The accusations of racism form a major part of the beginning of the opinion, but the court ultimately incorporates them into a bigger legal argument. Because religious groups are protected under the Due Process Clause, the state has to have a rational basis on which to curb their freedom. The basis the court cites is that the state is racist, as noted above. Because the ban on multiple legal marriages regulates behavior that is actually sanctioned legally, polygamy, narrowly defined, remains illegal.

The key to the case is that the Browns are seeking only the legality of their living situation, not of all of their marriages. The facts of the case note that they do not have multiple marriage licenses–only one male/female couple is legally married–and that Utah has especially strict polygamy laws because of its history as a Mormon state (Washington required these laws to allow Utah into the Union). In exact terms, the “strictness” of the law comes from its ban on “cohabitation,” not just marriage. This is the provision the court has found unconstitutional.

The lawyers defending the Browns appear to see the case as something greater than a step forward for the freedom of fundamentalists to marry, however. The Browns’ attorney, Jonathan Turley, called the case a “victory not for polygamy but privacy in America.” It is an issue, the argument goes, that affects everyone’s right to live how they choose and with whoever they choose.
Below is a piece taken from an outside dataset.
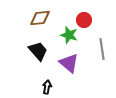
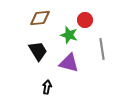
red circle: moved 1 px right
black trapezoid: rotated 10 degrees clockwise
purple triangle: rotated 25 degrees counterclockwise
It is another front in the fight against big government, as Turley’s affidavit argues.

This type of argument–which also rears its head slightly in the case with the citations to Lawrence v. Texas, the case that overturned all sodomy bans–will make the case lend itself to the “slippery slope” argument against same-sex marriage. Some will argue, the legalization of same-sex marriage indicates we are already seeing a move towards accepting polygamy. And, yes, Lawrence plays a prominent role in the argument in favor of unofficial polygamy: American adults have a right to do whatever they want to each other consensually in the privacy of their own bedrooms. 

But even then, the court finds that “religious cohabitation does not qualify for heightened scrutiny under the substantive due process” (in other words, religious cohabitation is not as worthy a behavior of protection as sodomy). That argument obscures the true absurdity of this decision, however: the fact that it essentially argues that opposing polygamy is racist, even if all parties involved are white.